Data intelligence provider CargoMetrics Technologies is continuing its rollout of maritime-focused products with two innovative solutions that zero in on ship emissions and the European Union’s Emission Trading System.
The Boston-based former hedge fund has been able to release 30 distinct products in the commodities and environmental-impact spaces since April 2023 and shows little sign of slowing down.
“We’ll continue with the same pace of product release this year,” chief executive Jes Scully told TradeWinds.
CargoMetrics’ Maritime Emissions-Global Benchmark provides carbon emissions and fuel consumption metrics by vessel class in tankers, dry bulk and container ships, and also by vessel size. They include measures of carbon emissions per nautical mile, tonne-mile and container unit.
The EU ETS Carbon Tracker product reports maritime carbon emissions in tonnes per day subject to the bloc’s closely watched greenhouse gas trading scheme.
Both products were introduced in the early months of 2024.
“The interest and activity and customer sign-up has been strong,” Scully said.
The global benchmark product has been targeted primarily at shipowners, operators and cargo owners.
“They have goals and objectives around their emission targets and their progress toward them,” Scully said.
“If a shipping company operates supramax vessels, for example, how does it compare to the rest of the supramax fleet? We can put their operation in context from the standpoint of CO2 emissions and fuel-oil consumption by vessel, cargo miles and container unit [teu].”
CargoMetrics has seen additional interest from “a financial and insurance base”, Scully said, in that insurers are contemplating offering discount rates to owners operating environmentally friendly vessels, and likewise banks lower financing costs on a similar basis.
Addressing regulatory shifts
The EU emissions trading product, of course, is particularly pertinent given the recent introduction of the system and the impact already being felt across shipping.
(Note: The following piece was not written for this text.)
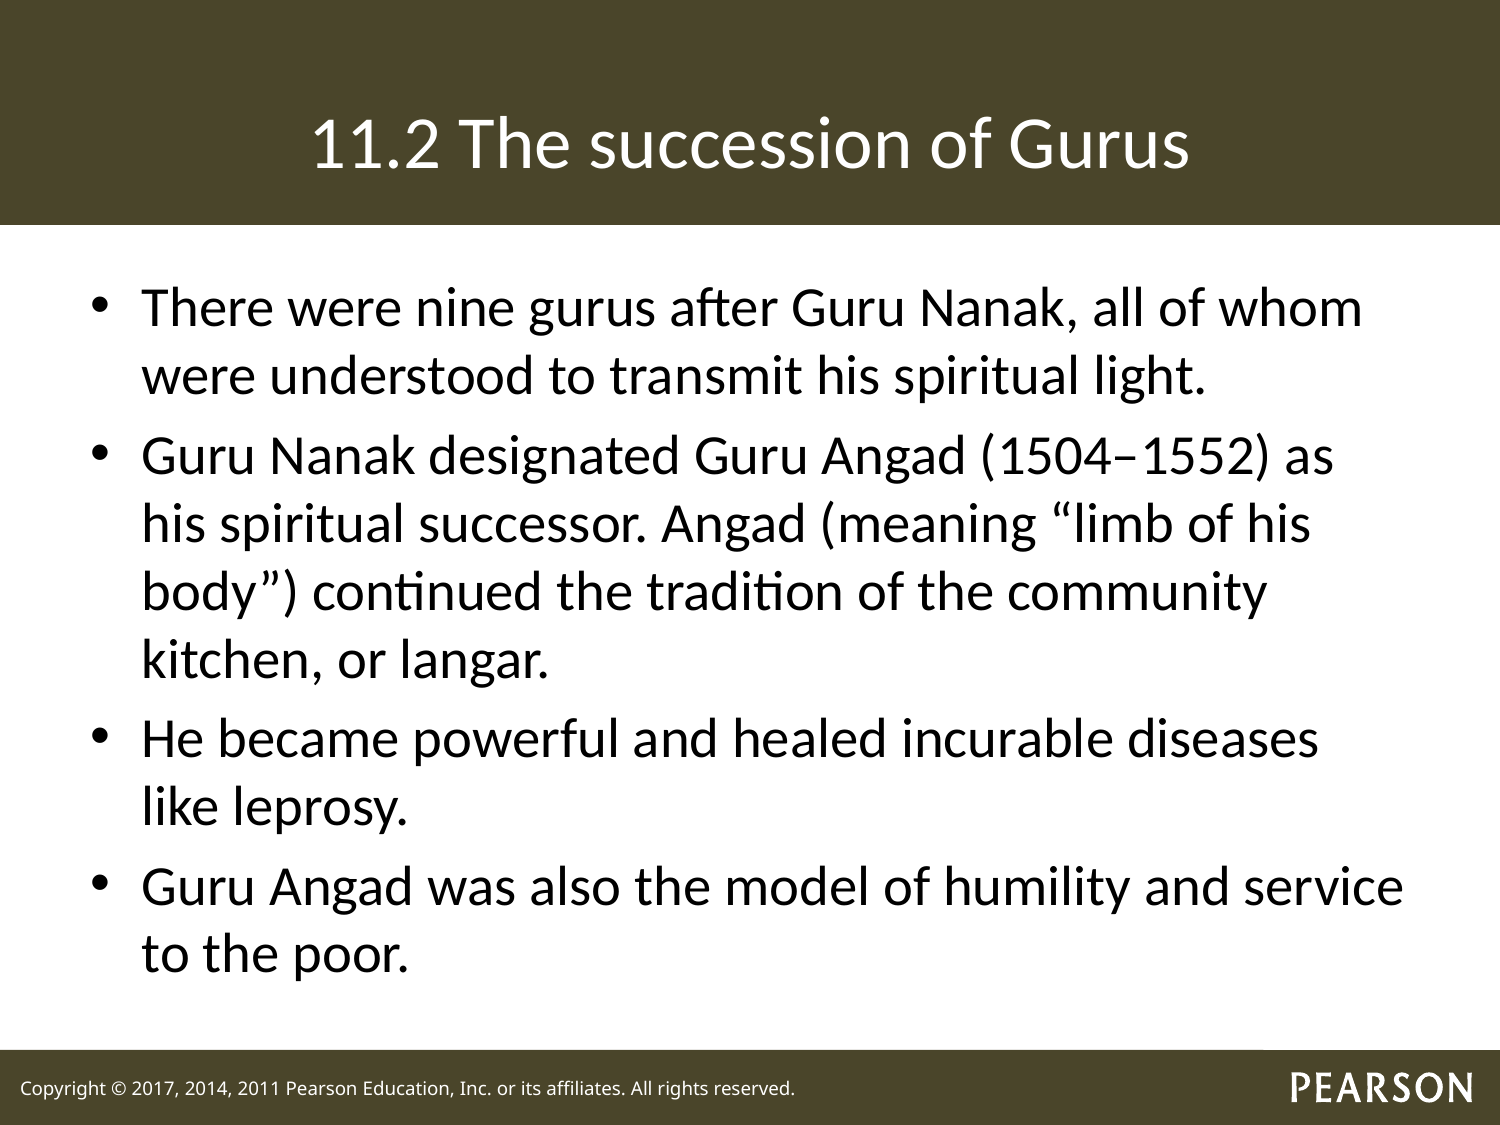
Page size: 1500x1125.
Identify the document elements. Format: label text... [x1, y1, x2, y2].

list There were nine gurus after Guru Nanak, all of whom were understood to transmit his spiritual light. Guru Nanak designated Guru Angad (1504–1552) as his spiritual successor. Angad (meaning “limb of his body”) continued the tradition of the community kitchen, or langar. He became powerful and healed incurable diseases like leprosy. Guru Angad was also the model of humility and service to the poor. [75, 262, 1425, 1005]
title 11.2 The succession of Gurus [75, 45, 1425, 233]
Scully described the target market as “discretionary traders, hedge funds and other investment firms”.
He said the development of portfolio and investment strategies is “not unlike” the market for freight forward agreements. “Carbon is likely to take a similar path,” he said.
Together, the two products “provide customers with the clarity needed to make data-driven assessments related to maritime emissions and carbon trading in their voluntary, compliance, and speculative applications”, Scully said.
As TradeWinds reported in March 2023, CargoMetrics’ first step into providing data for broad distribution was its Crude Pack, which crunched an ocean of data points from the tanker trade and provided it to customers through their Bloomberg machines.
Last May, the company rolled out three more products: the Iron Ore Pack, LNG Pack and LPG Pack.
The products are built for a variety of applications, from driving quantitative trading strategies to informing financial research and measuring the impact of trade disruptions or geopolitical events.
It has selected the trades to follow by combining its previous experience, using its proprietary data as a hedge fund with $250m of assets under management, and by listening to the traders and financial players that are its data customers.